What needs to be done – Copy out the lines below word for word, starting at the line that contains "QUADERNI GLAMOUR 🌟" and ending at the line that contains "possedere una grande...". Include both of those lines.

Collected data
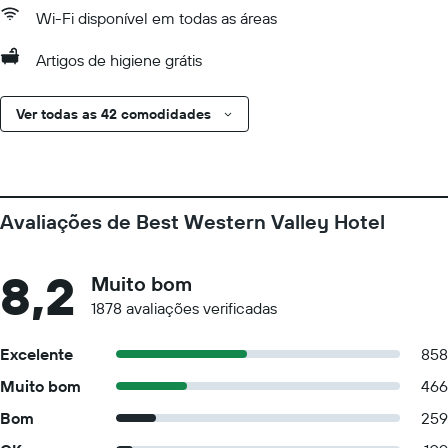
Wi-Fi disponível em todas as áreas
Artigos de higiene grátis
Ver todas as 42 comodidades
Avaliações de Best Western Valley Hotel
8,2
Muito bom
1878 avaliações verificadas
Excelente
858
Muito bom
466
Bom
259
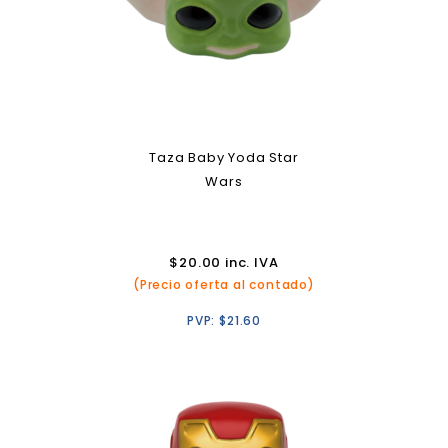
Taza Baby Yoda Star
Wars
$
20.00
inc. IVA
(Precio oferta al contado)
PVP:
$
21.60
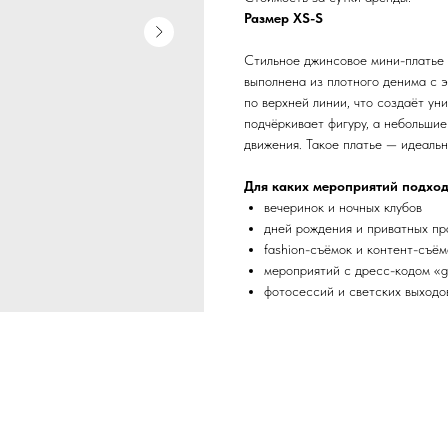
Размер XS-S
Стильное джинсовое мини-платье 
выполнена из плотного денима с 
по верхней линии, что создаёт ун
подчёркивает фигуру, а небольши
движения. Такое платье — идеаль
Для каких мероприятий подход
вечеринок и ночных клубов
дней рождения и приватных пр
fashion-съёмок и контент-съём
мероприятий с дресс-кодом «gl
фотосессий и светских выходо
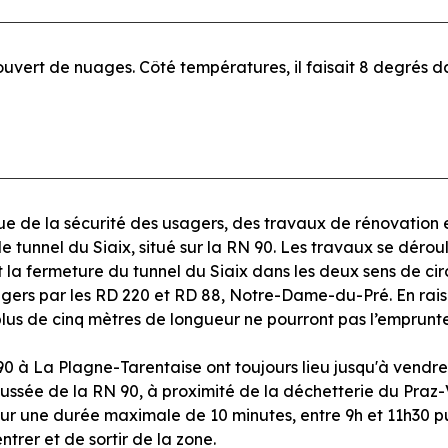
couvert de nuages. Côté températures, il faisait 8 degrés da
nue de la sécurité des usagers, des travaux de rénovation
e tunnel du Siaix, situé sur la RN 90. Les travaux se dérou
nt la fermeture du tunnel du Siaix dans les deux sens de ci
gers par les RD 220 et RD 88, Notre-Dame-du-Pré. En raison
plus de cinq mètres de longueur ne pourront pas l’emprunte
0 à La Plagne-Tarentaise ont toujours lieu jusqu'à vendredi
aussée de la RN 90, à proximité de la déchetterie du Praz-
ur une durée maximale de 10 minutes, entre 9h et 11h30 pu
trer et de sortir de la zone.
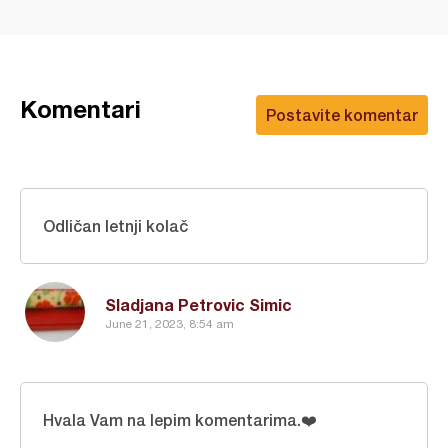
Komentari
Postavite komentar
Odličan letnji kolač
Sladjana Petrovic Simic
June 21, 2023, 8:54 am
Hvala Vam na lepim komentarima.❤️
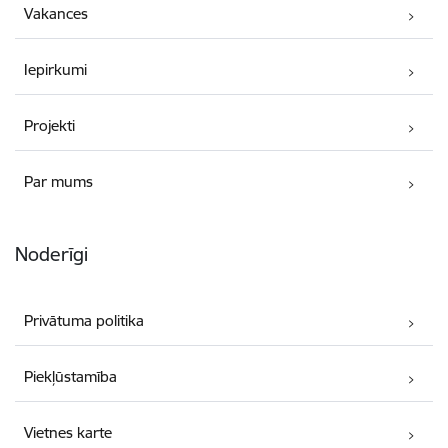
Vakances
Iepirkumi
Projekti
Par mums
Noderīgi
Privātuma politika
Piekļūstamība
Vietnes karte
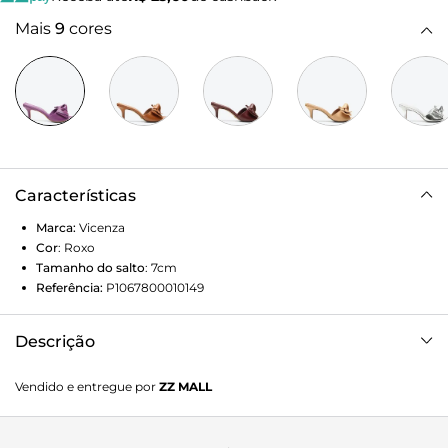
Mais
9
cores
Características
Marca:
Vicenza
Cor
:
Roxo
Tamanho do salto
:
7cm
Referência:
P1067800010149
Descrição
Tamanco em couro roxo de salto médio. Uma proposta
Vendido e entregue por
ZZ MALL
sofisticada e descomplicada para compor looks casuais e
elegantes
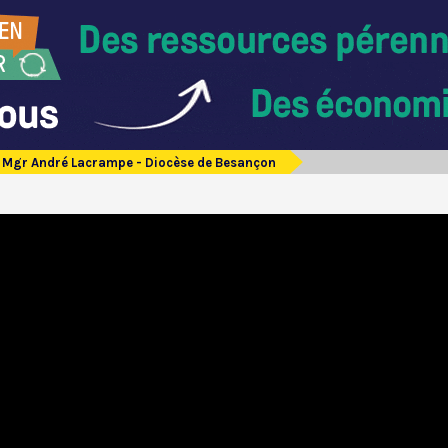
Mgr André Lacrampe - Diocèse de Besançon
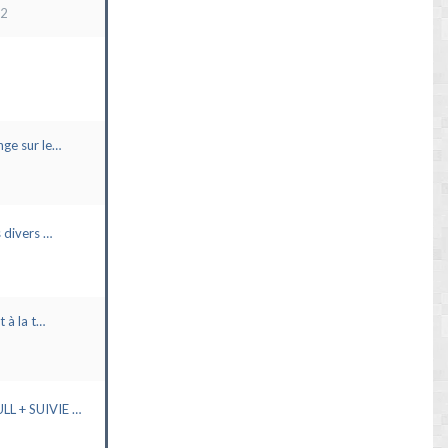
22
ge sur le…
 divers …
t à la t…
L + SUIVIE …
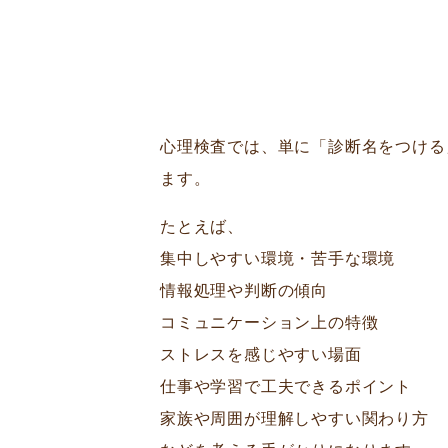
心理検査では、単に「診断名をつける
ます。
たとえば、
集中しやすい環境・苦手な環境
情報処理や判断の傾向
コミュニケーション上の特徴
ストレスを感じやすい場面
仕事や学習で工夫できるポイント
家族や周囲が理解しやすい関わり方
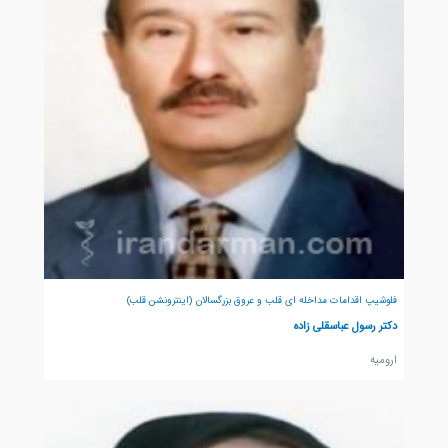
فلوشیپ اقدامات مداخله ای قلب و عروق بزرگسالان (اینترونشن قلب)
دکتر رسول عباسقلی زاده
اروميه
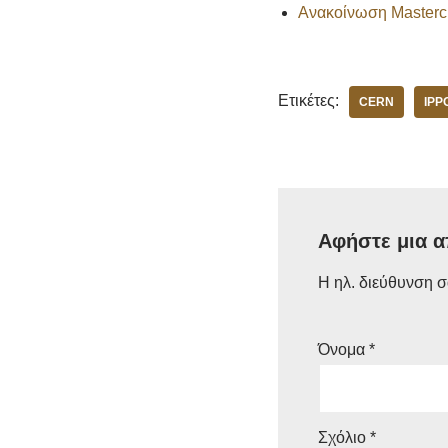
Ανακοίνωση Master
Ετικέτες:
CERN
IPP
Αφήστε μια 
Η ηλ. διεύθυνση σ
Όνομα
*
Σχόλιο
*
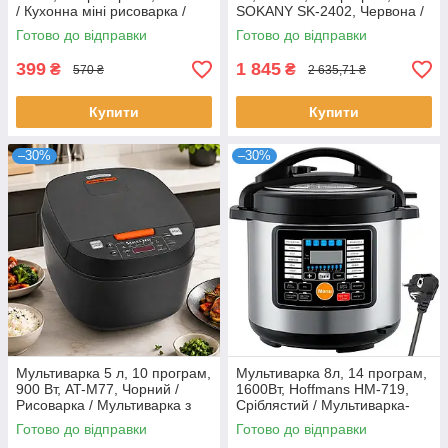
/ Кухонна міні рисоварка /
SOKANY SK-2402, Червона /
Електрокаструля
Мультиварка з
Готово до відправки
Готово до відправки
антипригарним покриттям
399
1 845
₴
₴
570 ₴
2 635,71 ₴
Купити
Купити
–30%
–30%
Мультиварка 5 л, 10 програм,
Мультиварка 8л, 14 програм,
900 Вт, AT-M77, Чорний /
1600Вт, Hoffmans HM-719,
Рисоварка / Мультиварка з
Сріблястий / Мультиварка-
антипригарною чашею
скороварка / Електрична
Готово до відправки
Готово до відправки
мультиварка, Hoffmans HM-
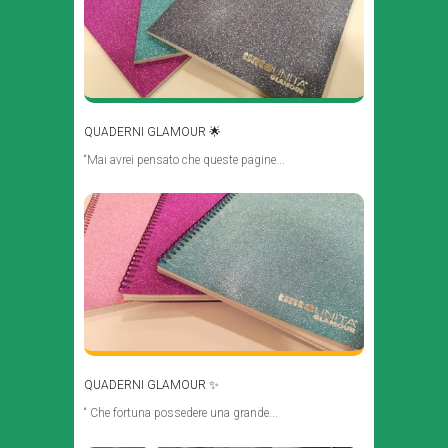
QUADERNI GLAMOUR 🌟
“Mai avrei pensato che queste pagine...
QUADERNI GLAMOUR ✨
“ Che fortuna possedere una grande...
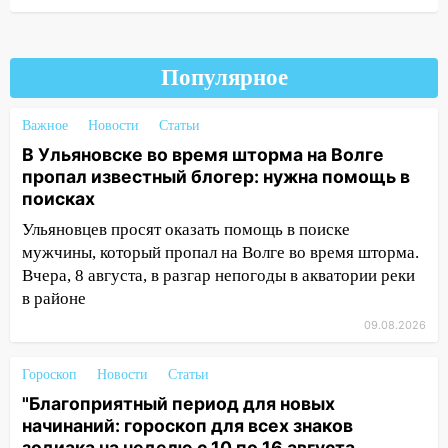
20:10
Во время урагана в Ульяновске на
Волге перевернулась лодка
Популярное
19:55
В Ульяновске упавшее дерево
заблокировало в машине двух женщин
Важное
Новости
Статьи
17:15
В Ульяновской области
В Ульяновске во время шторма на Волге
ремонтируют девять мостов: один уже
пропал известный блогер: нужна помощь в
готов, ещё два — почти завершены
поисках
17:00
«Ульяновскалипсис»: последствия
Ульяновцев просят оказать помощь в поиске
урагана 8 августа
мужчины, который пропал на Волге во время шторма.
Вчера, 8 августа, в разгар непогоды в акватории реки
16:38
Прогноз погоды в Ульяновской
в районе
области на 9 августа
09.08.2026
16:34
Из-за мощной непогоды в
Ульяновске отменили фестиваль «Наше
Гороскоп
Новости
Статьи
время»
"Благоприятный период для новых
16:17
Мелекесский район первым в
начинаний: гороскоп для всех знаков
Ульяновской области намолотил более
зодиака на неделю с 10 по 16 августа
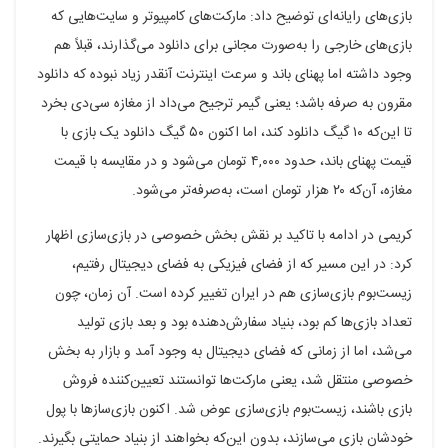
بازی‌های رایانه‌ای توضیح داد: مارکت‌های کامپیوتر و سایت‌هایی که
بازی‌های خارجی را به‌صورت مجانی برای دانلود می‌گذارند، قبلاً هم
وجود داشته اما پهنای باند و سرعت اینترنت آنقدر زیاد نبوده که دانلود
مقرون به صرفه باشد؛ یعنی گیمر ترجیح می‌داد از مغازه سی‌دی بخرد
تا این‌که ۱۰ گیگ دانلود کند، اما اکنون ۵۰ گیگ دانلود یک بازی با
قیمت پهنای باند، حدود ۴,۰۰۰ تومان می‌شود و در مقایسه با قیمت
مغازه، آن‌که ۲۰ هزار تومان است، به‌صرفه‌تر می‌شود.
کریمی در ادامه با تاکید بر نقش بخش خصوصی در بازی‌سازی اظهار
کرد: در این مسیر که از فضای فیزیکی به فضای دیجیتال رفتیم،
زیست‌بوم بازی‌سازی هم در ایران تغییر کرده است. آن زمان، چون
تعداد بازی‌ها کم بود، بنیاد سفارش‌دهنده بود و بعد بازی تولید
می‌شد، اما از زمانی که فضای دیجیتال به وجود آمد و بازار به بخش
خصوصی منتقل شد، یعنی مارکت‌ها توانستند تعیین‌کننده فروش
بازی باشند، زیست‌بوم بازی‌سازی عوض شد. اکنون بازی‌سازها با پول
خودشان بازی می‌سازند، بدون این‌که بخواهند از بنیاد حمایتی بگیرند.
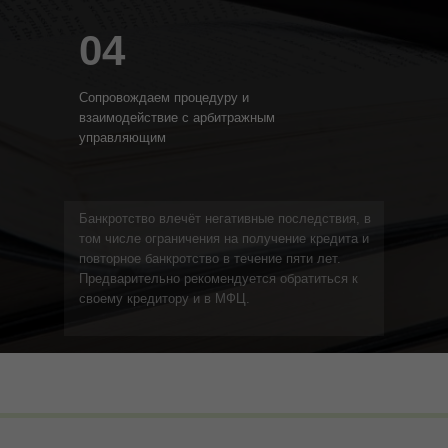
04
Сопровождаем процедуру и
взаимодействие с арбитражным
управляющим
Банкротство влечёт негативные последствия, в
том числе ограничения на получение кредита и
повторное банкротство в течение пяти лет.
Предварительно рекомендуется обратиться к
своему кредитору и в МФЦ.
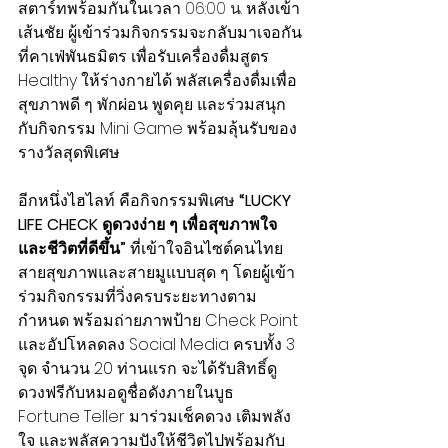
สตาร์ทพร้อมกันในเวลา 
06:00 น. 
หลังเข้า
เส้นชัย ผู้เข้าร่วมกิจกรรมจะกลับมาเจอกัน
ที่คาเฟ่พันธมิตร เพื่อรับเครื่องดื่มสูตร 
Healthy ให้ร่างกายได้ พลัสเครื่องดื่มเพื่อ
สุขภาพดี ๆ พักผ่อน พูดคุย และร่วมสนุก
กับกิจกรรม Mini Game พร้อมลุ้นรับของ
รางวัลสุดพิเศษ
อีกหนึ่งไฮไลท์ คือกิจกรรมพิเศษ 
“LUCKY 
LIFE CHECK ดูดวงง่าย ๆ เพื่อสุขภาพใจ
และชีวิตที่ดีขึ้น”
 ที่เข้าใจอินไซต์คนไทย
สายสุขภาพและสายมูแบบสุด ๆ โดยผู้เข้า
ร่วมกิจกรรมที่วิ่งครบระยะทางตาม
กำหนด พร้อมถ่ายภาพป้าย Check Point 
และอัปโหลดลง Social Media ครบทั้ง 3 
จุด จำนวน 20 ท่านแรก จะได้รับสิทธิ์ดู 
ดวงฟรีกับหมอดูชื่อดังภายในบูธ 
Fortune Teller มาร่วมเช็คดวง เติมพลัง
ใจ และพลัสความปังให้ชีวิตไปพร้อมกับ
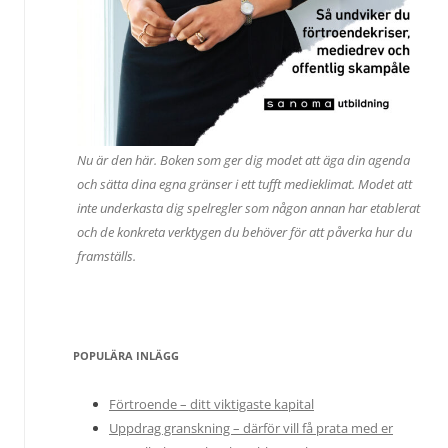
Nu är den här. Boken som ger dig modet att äga din agenda
och sätta dina egna gränser i ett tufft medieklimat. Modet att
inte underkasta dig spelregler som någon annan har etablerat
och de konkreta verktygen du behöver för att påverka hur du
framställs.
POPULÄRA INLÄGG
Förtroende – ditt viktigaste kapital
Uppdrag granskning – därför vill få prata med er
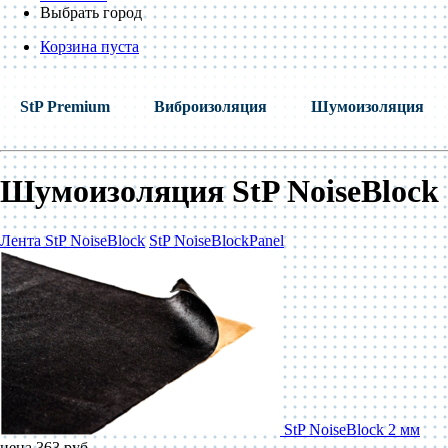
Выбрать город
Корзина пуста
StP Premium
Виброизоляция
Шумоизоляция
Шумоизоляция StP NoiseBlock
Лента StP NoiseBlock
StP NoiseBlockPanel
StP NoiseBlock 2 мм
цена 363 руб.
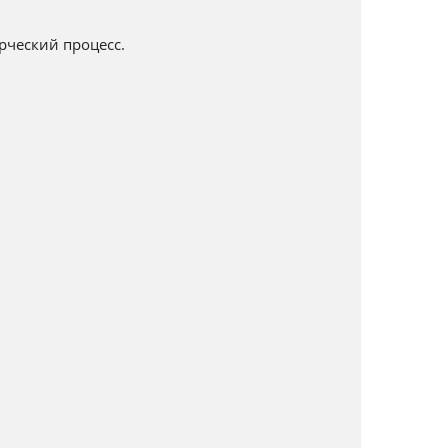
рческий процесс.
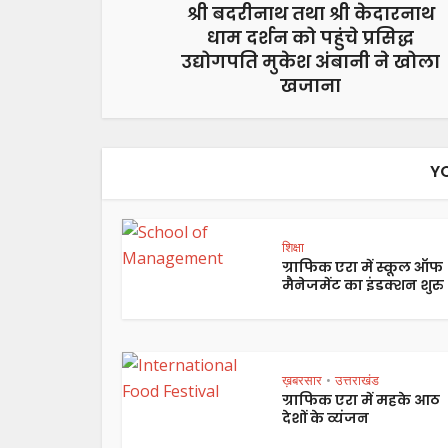
श्री बदरीनाथ तथा श्री केदारनाथ
धाम दर्शन को पहुंचे प्रसिद्ध
उद्योगपति मुकेश अंबानी ने खोला
खजाना
Y
शिक्षा
ग्राफिक एरा में स्कूल ऑफ
मैनेजमेंट का इंडक्शन शुरु
ख़बरसार
उत्तराखंड
•
ग्राफिक एरा में महके आठ
देशों के व्यंजन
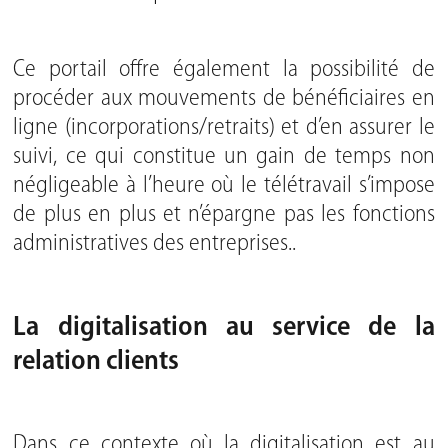
Ce portail offre également la possibilité de
procéder aux mouvements de bénéficiaires en
ligne (incorporations/retraits) et d’en assurer le
suivi, ce qui constitue un gain de temps non
négligeable à l’heure où le télétravail s’impose
de plus en plus et n’épargne pas les fonctions
administratives des entreprises..
La digitalisation au service de la
relation clients
Dans ce contexte où la digitalisation est au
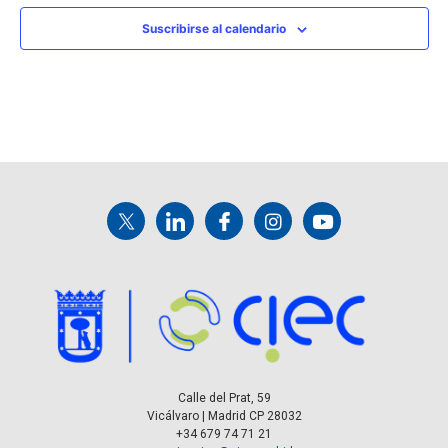
Suscribirse al calendario
Calle del Prat, 59
Vicálvaro | Madrid CP 28032
+34 679 74 71 21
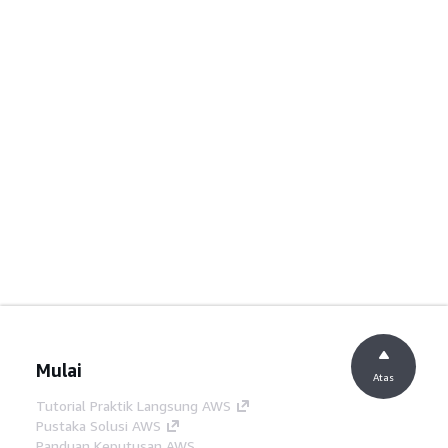
Mulai
Atas
Tutorial Praktik Langsung AWS
Pustaka Solusi AWS
Panduan Keputusan AWS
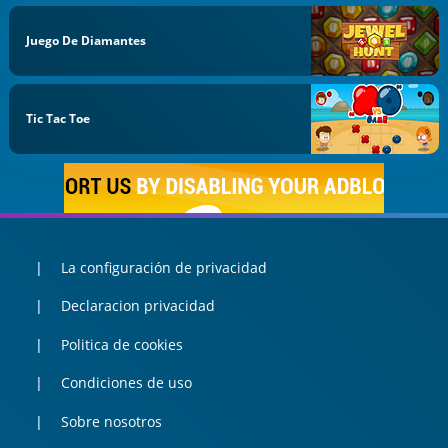
Juego De Diamantes
Tic Tac Toe
La configuración de privacidad
Declaracion privacidad
Politica de cookies
Condiciones de uso
Sobre nosotros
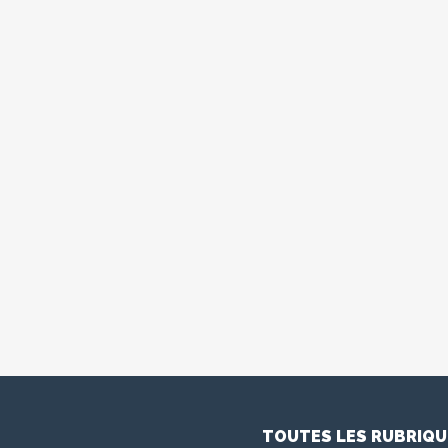
TOUTES LES RUBRIQU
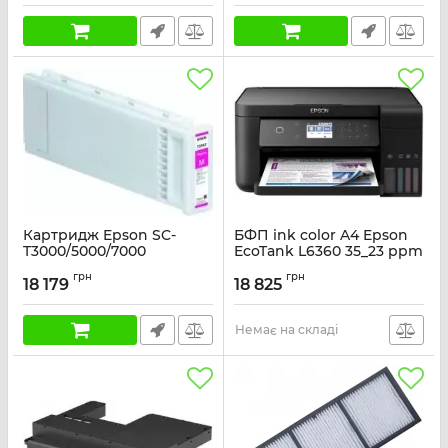
12mm/9m
Артикул:
C53S654008
Картридж Epson SC-
БФП ink color A4 Epson
T3000/5000/7000
EcoTank L6360 35_23 ppm
Magenta, 700мл
Duplex USB Ethernet Wi-
грн
грн
Fi 4 inks Black Pigment
18 179
18 825
Артикул:
C13T69430N
Артикул:
C11CL42402
Немає на складі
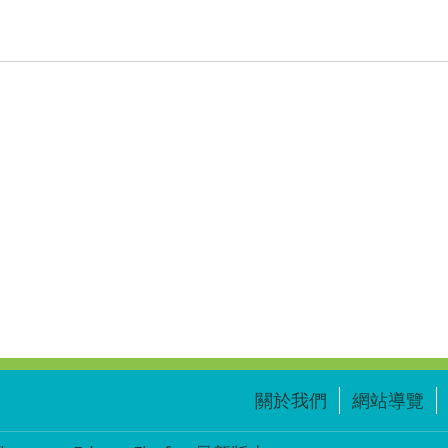
關於我們
網站導覽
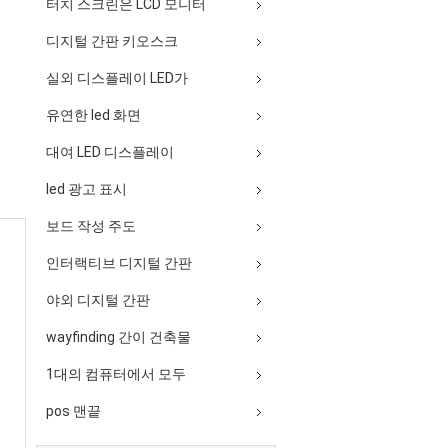
터치 스크린은 LCD 모니터
디지털 간판 키오스크
실외 디스플레이 LED가
유연한 led 화면
대여 LED 디스플레이
led 광고 표시
보드 작성 주도
인터랙티브 디지털 간판
야외 디지털 간판
wayfinding 간이 건축물
1대의 컴퓨터에서 모두
pos 맨끝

Response –
QUADERNI GLAMOUR 🌟
“Mai avrei pensato che queste pagine...
QUADERNI GLAMOUR ✨
“ Che fortuna possedere una grande...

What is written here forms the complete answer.